Here there is a connection to Nazi race theory, for the Hecks’ efforts to purify cattle blood reflects the emphasis on racial purity in Nazi race laws, and the show does not shy away from highlighting the clear connection between efforts to recreate prehistoric (and mythic) purity at the animal and human levels. Lutz Heck threw his lot in with the Nazis, and he courted Göring’s favor by supplying him with lion cubs for pets and going out on spear-hunting expeditions with him. Both the Hecks and Göring share a cult of masculinity that demands the strongest and wildest creatures as the only worthy subjects of Nazi master-hunters.
To that end, the Hecks want to recreate “German beasts,” and to that end they star back-breeding (supposed) wild horses from tame modern horses, and they import vigorous animals from the Americas to revitalize the breeding stock. Their efforts at animal eugenics parallel Hitler’s eugenics program and its effort to perfect the Aryan race. Excerpts from Mein Kampf are used to make this connection, and the corruption of science in the name of mythology and ideology is emphasized with chilling efficiency. The show carefully parallels the Nazis’ treatment of Jews with that of animals, and how the mythology and ideology of hunting and husbandry governed both. The Jews, though, ranked below muscular “Germanic beasts,” for they were unworthy even to hunt; in a carefully chosen detail, the show notes that in the same forest where the aurochs were being recreated as worthy adversaries, Jews were fed to German Shepherds, a “Germanic” dog.
As World War II began, Heck used his connection with Göring to obtain zoo animals from occupied countries to breed and then hunt and kill. The director of a zoo in Poland hid Jews in the basement while Heck visited the house above and seized the zoo’s best animals.
In order to make Białowieża into a prehistoric animal sanctuary, Göring asks Himmler to ethnically cleanse the forest. More than 20,000 locals were expelled, and this effort marks one of the first episodes in the Final Solution. All of the forest’s Jews were removed, and some killed. Dr. Philip Blood tells us that Białowieża was the first area the SS declared “Jew-free,” and this occurred in the name of a myth, taken from Caesar and Tacitus, of manly “bare-chested Germans” hunting aurochs with spears. I was impressed by the repeated connection the show’s experts draw between fringe history—an obsession with myth as reality—and the consequences of these myths. The neo-aurochs were released along with bears and bison to make Białowieża into a Germanic forest, even as SS officers hunted down and killed any Jews and opponents of the Nazis who infiltrated the forest. The troops celebrated their kills with beer and “cozy get-togethers.”

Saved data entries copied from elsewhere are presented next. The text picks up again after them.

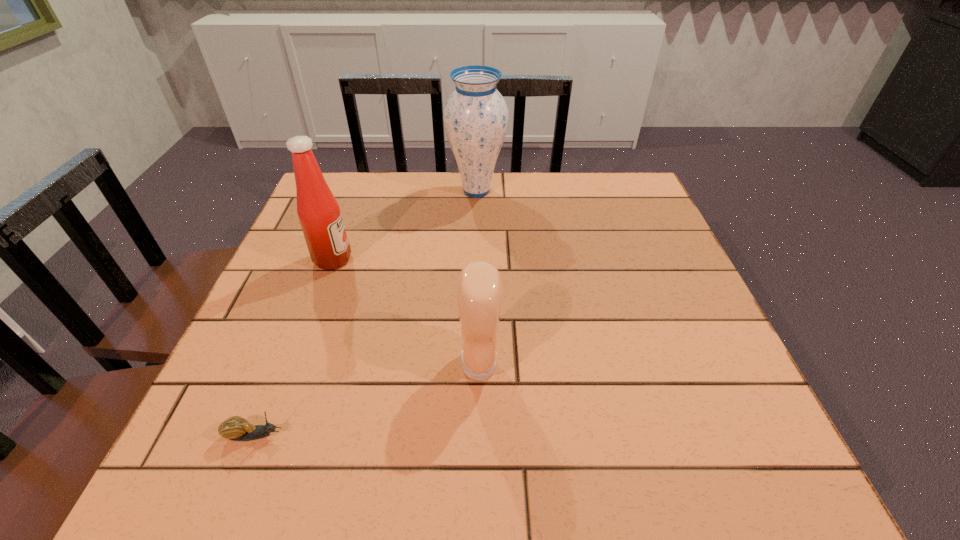
This screenshot has height=540, width=960. What are the coordinates of `object that stands as the closest to the second nearest object` in the screenshot? It's located at (235, 428).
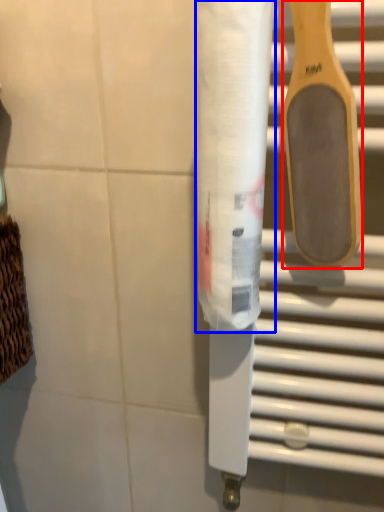
Question: Which point is further to the camera, spatula (highlighted by a red box) or toilet paper (highlighted by a blue box)?

Choices:
 (A) spatula
 (B) toilet paper

Answer: (B)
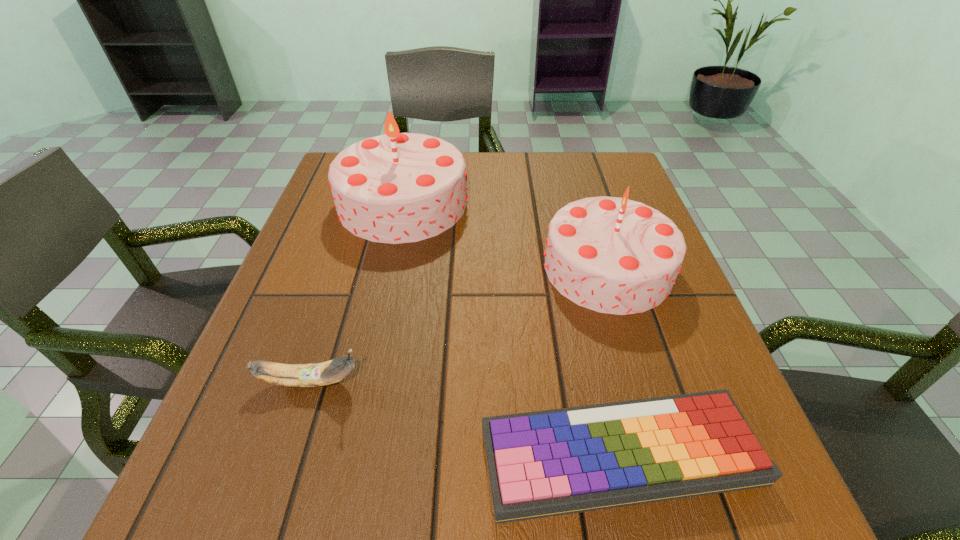
Locate an element on the screen. This screenshot has height=540, width=960. free space located 0.270m at the stem of the second shortest object is located at coordinates tap(532, 382).

Find the location of a particular element. The height and width of the screenshot is (540, 960). free space located on the left of the computer keyboard is located at coordinates (291, 455).

Identify the location of object that is at the far edge. The height and width of the screenshot is (540, 960). (395, 188).

Where is `object present at the near edge`? object present at the near edge is located at coordinates (546, 463).

The height and width of the screenshot is (540, 960). I want to click on birthday cake that is at the left edge, so click(x=395, y=188).

The width and height of the screenshot is (960, 540). I want to click on banana at the left edge, so click(x=324, y=373).

Identify the location of birthday cake located in the right edge section of the desktop. (613, 255).

The height and width of the screenshot is (540, 960). Identify the location of computer keyboard positioned at the right edge. (546, 463).

In order to click on object located at the far left corner in this screenshot , I will do `click(395, 188)`.

At what (x,y) coordinates should I click in order to perform the action: click on object present at the near right corner. Please return your answer as a coordinate pair (x, y). The height and width of the screenshot is (540, 960). Looking at the image, I should click on (546, 463).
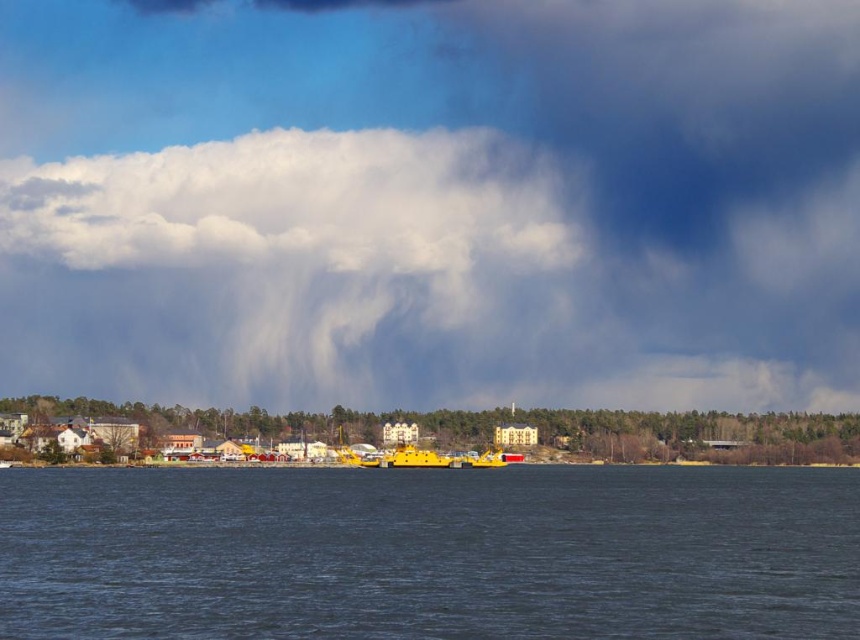
How much distance is there between cloudy sky at upper center and dark blue water at center?

A distance of 216.94 meters exists between cloudy sky at upper center and dark blue water at center.

Who is shorter, cloudy sky at upper center or dark blue water at center?

Standing shorter between the two is dark blue water at center.

The image size is (860, 640). Describe the element at coordinates (432, 202) in the screenshot. I see `cloudy sky at upper center` at that location.

You are a GUI agent. You are given a task and a screenshot of the screen. Output one action in this format:
    pyautogui.click(x=<x>, y=<y>)
    Task: Click on the cloudy sky at upper center
    
    Given the screenshot: What is the action you would take?
    pyautogui.click(x=432, y=202)

Based on the photo, can you confirm if dark blue water at center is positioned to the right of yellow rubber boat at center?

Incorrect, dark blue water at center is not on the right side of yellow rubber boat at center.

Who is higher up, dark blue water at center or yellow rubber boat at center?

dark blue water at center is above.

Is point (662, 598) closer to viewer compared to point (413, 445)?

Yes, point (662, 598) is in front of point (413, 445).

Locate an element on the screen. This screenshot has height=640, width=860. dark blue water at center is located at coordinates (430, 554).

Find the location of `cloudy sky at upper center`. cloudy sky at upper center is located at coordinates (432, 202).

Who is more distant from viewer, (750, 138) or (398, 456)?

The point (750, 138) is more distant.

Find the location of `cloudy sky at upper center`. cloudy sky at upper center is located at coordinates (432, 202).

The height and width of the screenshot is (640, 860). I want to click on cloudy sky at upper center, so click(x=432, y=202).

Blood says that the Soviets killed the Germanic cattle in the Białowieża forest after the War, ending the Nazi effort to resurrect the primeval world of myth. Some of their cows live on as today’s Heck Cattle, though they are not, obviously, true aurochs, but rather a large breed of modern cows. The Hecks lived happily ever after as zoologists, exonerated after the War.

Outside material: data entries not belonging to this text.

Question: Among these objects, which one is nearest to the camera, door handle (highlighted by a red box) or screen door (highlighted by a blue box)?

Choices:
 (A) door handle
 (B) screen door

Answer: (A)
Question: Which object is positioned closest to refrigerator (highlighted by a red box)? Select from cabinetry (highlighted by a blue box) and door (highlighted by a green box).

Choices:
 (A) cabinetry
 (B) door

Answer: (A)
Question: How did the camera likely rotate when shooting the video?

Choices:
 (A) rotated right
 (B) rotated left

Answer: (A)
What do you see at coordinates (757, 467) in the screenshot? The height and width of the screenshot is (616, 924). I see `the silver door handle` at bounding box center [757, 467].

Jones tells us that it’s easy to fool yourself into believing a myth, or that you have the key to unlocking the past. But just as Heck Cattle are not aurochs, and the mythic past can’t be reopened. He also notes that the Nazi breeding programs and eugenics efforts tainted genetic research for decades. The Heck Cattle, like the Volkswagen Beetle, stand as modern reminders of the Nazi regime hidden in plain sight.